Very interesting to watch, though I don't really have a great idea of what's going on most of the time. Performance seems to be fairly poor despite my system being pretty beefy (Ryzen 9 7950x3d). I see the performance monitor and notice that the render loop seems to fairly regularly exceed the latency for 60fps, despite this being a 'simple' task by modern standards. I'd give more helpful feedback as to why, but the minified code makes it hard to say.
Do you plan on monetizing this somehow? If not, open sourcing some, if not all, would be pretty cool, even if it weren't necessarily licensed in a way that others could 'take' it, if that's your concern. Nonetheless, a very cool project.
The ShowHN a few days ago, https://news.ycombinator.com/item?id=46613549
Neat simulation, but something seems up with the traits. I have ended up with two lineages with ridiculously high "Predate" scores - one with over 10^22 "percent".
Also, it's currently running at 1 tick per second...
This is awesome. How do you integrate morphology into the simulation? Does morphology effect movement (via area friction or mass impact on momentum) or metabolism (via area/volume ratio)?
I'm not sure if it's a local issue or intended, but the dots change color when crossing different niches(?), like their color is filtered through the background pane. I would imagine the color of the dots represent specific species and shouldn't change color across environments.
love the UI. i made something along a similar concept recently: https://blinkys.entropicsystems.net/
@maybe-tomorrow out of curiosity, is my guess that this is made with help from codex correct? (I'm trying to keep up my sense for the different default aesthetics of the different models, but this one I'm not sure about)
Spent a few minutes just watching worlds unfold. There's something meditative about it.
Curious about the performance issues Meegul mentioned. These simulations can be surprisingly compute-intensive once you add physics interactions between many entities. Would love to see the code if you ever open-source it.
Nice work.
Maybe off topic but this site feels very vibe coded to me. Doesn't mean it's necessarily slop, it seems interesting. But I guess it's just too much effort on the UI and other things like that which someone with a limited budget wouldn't spend time on (but an AI can) vs the core thing. Just an observation (and apologies if I'm wrong).
Its not working for me, there is an SSL error. `SSL_ERROR_RX_RECORD_TOO_LONG`
Looks very cool, so congrats, but I'm not that interested without a description of the genomes, etc.
It's cool. Curious what libraries you're building on, from a web front-end perspective, to make the UI and charts etc?
The website does not make it clear what is it about, is this a Conway's game of life implementation?
Really like what you are going for.
I'd like more hover help to explain features, so i can read them while it runs. Next to 'Cognition' there is some help. I'd like that on all parameters.
And, would like to see results from multiple long term runs. Does it settle out in particular configurations over time?

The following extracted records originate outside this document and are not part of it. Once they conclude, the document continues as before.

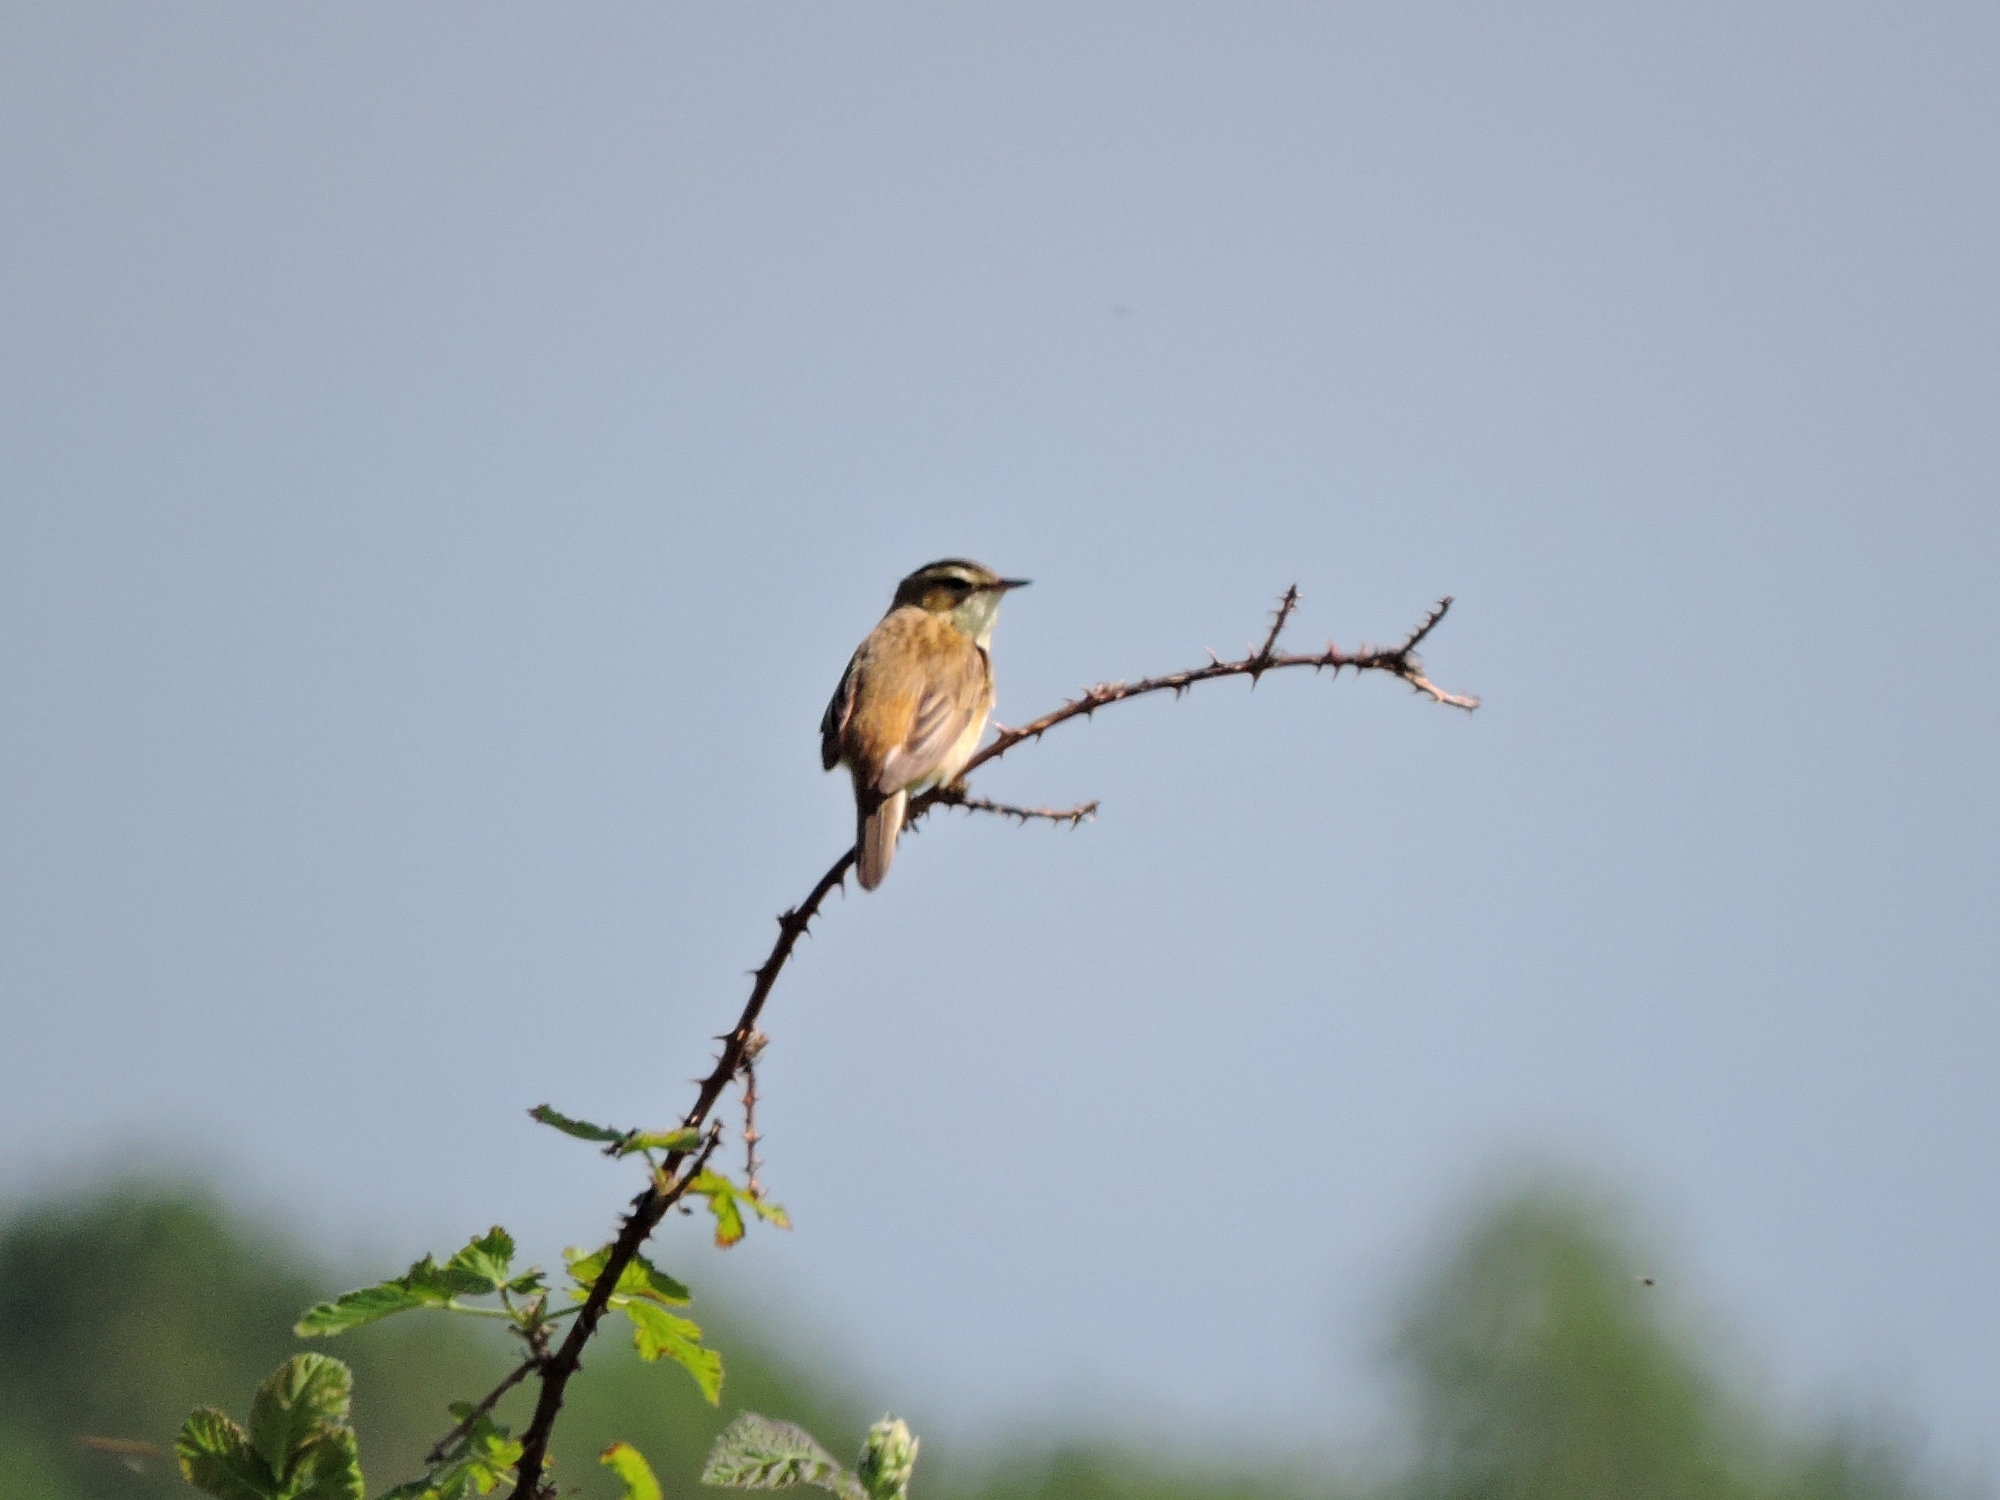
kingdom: Animalia
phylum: Chordata
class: Aves
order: Passeriformes
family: Acrocephalidae
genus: Acrocephalus
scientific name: Acrocephalus schoenobaenus
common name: Sedge warbler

And, need little more short description of what is going on, since it seems to cycle around different stability points and not really one life form take off.
I notice it mentions microbrains, in case people are interested, a similar fruitflies evolving brains is this one: (Desktop only).
https://claude.ai/public/artifacts/8f39482c-b2c7-4bd6-8d47-4...
click the maze and you can watch flies genetically evolve brains to beat the level. Genetic algorithms beat every version of backprop and transformer architecture that I tried. Pause it and click one of the flies for a stunning visualization of its whole brain.
A couple sprites might help better understand what is going on, and feel better emotional connection to these lives.
If you’re interested in what’s happening under the hood (and what isn’t), I’ve documented the concepts and abstractions here:
https://soupof.life/concepts
It’s a living doc, but should answer quite some questions.